The Democratic Senator from Massachusetts, who recently threw herself into the ring of contenders for the presidential nomination to go against President Donald Trump in 2020, announced her ambition in tweets on Thursday.
“The rich & powerful run Washington… they don't pay taxes on that accumulated wealth. It’s a system that’s rigged for the top if I ever saw one,” she said. “We need structural change. That’s why I’m proposing something brand new – an annual tax on the wealth of the richest Americans.”
Who would pay
She added that she’s calling it the “Ultra-Millionaire Tax,” and it would only apply to those with a net worth of over $50 million, or the “tippy top 0.1%.” That means those Americans holding assets—such as real estate, stocks and bonds or even businesses they founded, depending on the particulars of the possible law—in excess of that amount could be subject to the tax. This is distinct from taxes on income.
Warren has long been focused on broad financial reform in her political career. But the congresswoman, who’s a major contender in polls for potential 2020 Democratic presidential candidates, isn’t actually suggesting something entirely brand new. The yearly tax for the “ultra-rich,” as she has also described her proposal, would certainly be a first for the United States. But wealth taxes have existed around the world, and the concept has been floating around in economic circles for some time.
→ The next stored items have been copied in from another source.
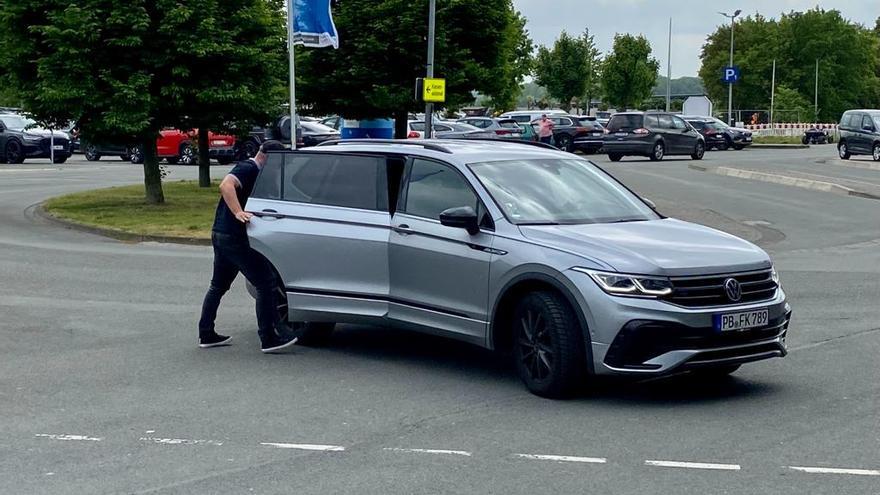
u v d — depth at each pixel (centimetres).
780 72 10606
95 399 788
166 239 1820
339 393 802
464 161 864
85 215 2094
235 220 941
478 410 748
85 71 2042
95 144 2234
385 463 627
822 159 4362
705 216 2148
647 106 9706
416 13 2541
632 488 578
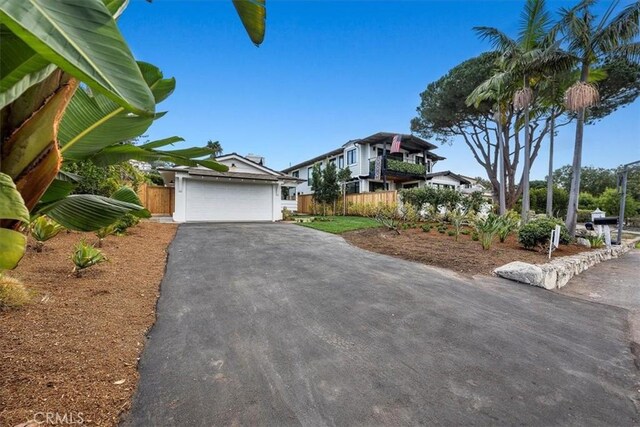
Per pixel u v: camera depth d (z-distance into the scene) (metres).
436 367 2.52
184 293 4.18
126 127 2.15
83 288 3.80
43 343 2.44
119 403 1.94
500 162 13.62
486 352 2.80
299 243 8.48
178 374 2.30
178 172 13.71
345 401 2.05
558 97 12.09
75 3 0.95
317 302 3.98
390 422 1.87
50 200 2.24
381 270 5.75
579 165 10.02
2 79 1.20
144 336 2.90
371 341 2.95
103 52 0.93
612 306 4.34
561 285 5.67
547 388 2.27
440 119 17.92
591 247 9.55
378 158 20.44
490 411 2.00
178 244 7.77
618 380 2.41
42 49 0.88
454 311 3.82
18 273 3.93
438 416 1.93
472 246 8.28
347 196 20.39
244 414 1.90
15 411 1.71
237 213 15.20
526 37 11.97
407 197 14.93
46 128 1.60
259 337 2.97
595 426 1.89
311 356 2.64
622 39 9.23
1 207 1.24
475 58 15.58
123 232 7.65
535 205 24.08
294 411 1.94
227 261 6.12
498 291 4.77
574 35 9.70
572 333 3.32
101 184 7.26
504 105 13.59
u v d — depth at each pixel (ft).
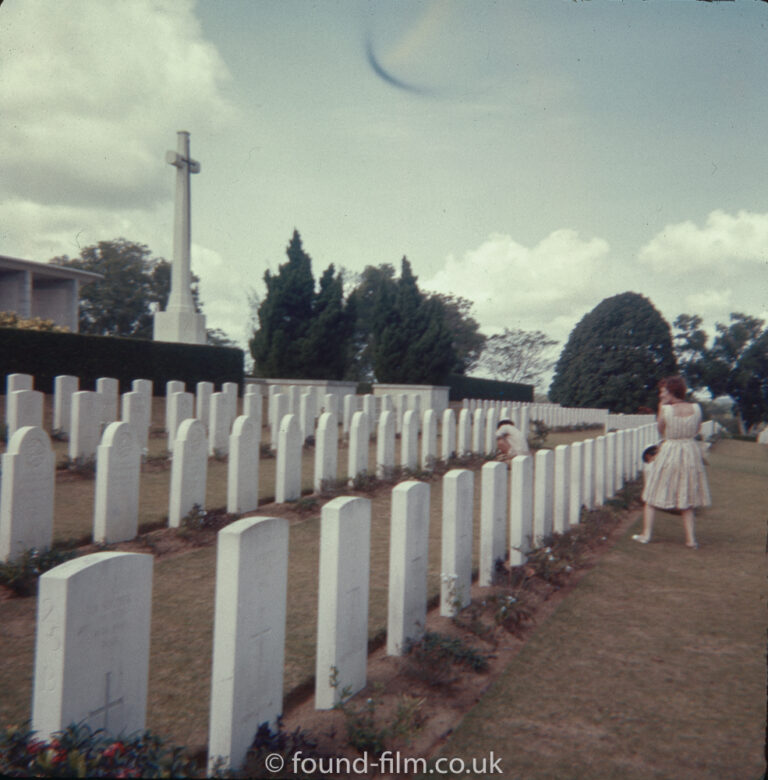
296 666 13.39
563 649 14.88
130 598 9.55
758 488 40.86
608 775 9.95
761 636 15.66
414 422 39.78
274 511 28.43
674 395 25.38
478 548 23.80
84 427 34.12
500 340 172.45
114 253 141.90
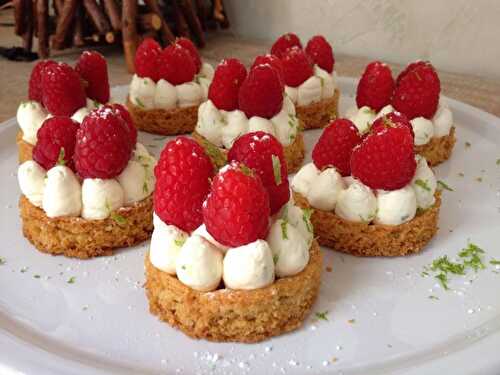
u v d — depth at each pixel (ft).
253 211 0.47
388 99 0.78
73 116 0.73
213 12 1.27
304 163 0.78
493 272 0.57
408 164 0.58
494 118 0.84
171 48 0.85
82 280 0.56
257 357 0.47
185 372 0.46
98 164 0.58
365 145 0.59
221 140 0.76
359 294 0.54
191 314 0.48
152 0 1.12
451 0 1.03
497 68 1.05
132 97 0.87
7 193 0.70
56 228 0.59
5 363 0.44
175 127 0.86
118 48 1.24
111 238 0.60
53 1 1.20
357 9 1.13
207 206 0.48
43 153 0.60
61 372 0.43
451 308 0.52
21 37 1.23
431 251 0.60
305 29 1.22
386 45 1.14
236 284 0.48
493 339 0.46
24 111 0.74
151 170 0.63
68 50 1.23
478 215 0.66
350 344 0.49
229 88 0.75
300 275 0.50
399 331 0.50
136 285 0.56
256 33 1.29
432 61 1.10
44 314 0.52
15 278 0.56
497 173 0.74
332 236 0.60
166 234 0.51
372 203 0.59
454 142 0.78
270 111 0.74
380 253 0.59
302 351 0.48
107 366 0.46
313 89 0.86
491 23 1.02
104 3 1.13
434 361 0.44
Economists behind the idea
In fact, the French economist and author Thomas Piketty made wealth taxes something of a hot topic by endorsing them in his best-selling 2013 book Capital in the Twenty-First Century. He sees wealth taxes, as opposed to consumption taxes, as the ideal solution for a number of countries facing growing wealth disparity, believing that overall wealth is easier to define.
That thinking has evidently trickled down into Warren’s “ultra-rich” tax. The Washington Post reported that left-leaning economists Emmanuel Saez and Gabriel Zucman, at the University of California, Berkeley, advised Warren on a potential 2% wealth tax. They also discussed a 3% wealth tax on those who have more than $1 billion, according to Saez. He estimated that the levy would raise $2.75 trillion over a 10-year period from about 75,000 families—less than 0.1% of U.S. households.
Not unlike Piketty, Saez and Zucman see a wealth tax as an avenue to confront the concentration of wealth among the richest. “This is a very interesting development with deep root causes: the fact that inequality has been increasing so much, particularly in wealth, and the feeling that our current tax system doesn’t do a very good job taxing the very richest people,” Saez told The Washington Post.
Saez has a kindred spirit in Democratic Representative Alexandria Ocasio-Cortez of New York, who has proposed raising the top marginal tax rate hike to 70% for income (as opposed to assets under a wealth tax) above $10 million. Saez and Zucman praised the plan, saying it would alleviate an “inequality crisis.” Ocasio-Cortez, a quickly rising star in the Democratic Party, has come under scrutiny, including from billionaire Michael Dell, who said he was against the notion.
Warren’s wealth tax could face legal hurtles, even if it proves popular with voters. Analysts including at The National Review and Mother Jones have called into question whether her proposal is even constitutional. The US Constitution forbids direct taxes of this sort unless they’re apportioned to each state by population, which could make it unworkable in practical terms.
Of course, a constitutional amendment is an option, however unlikely. For now, Warren’s proposed wealth tax appears to be primarily a campaign statement. And it’s certainly gotten people talking.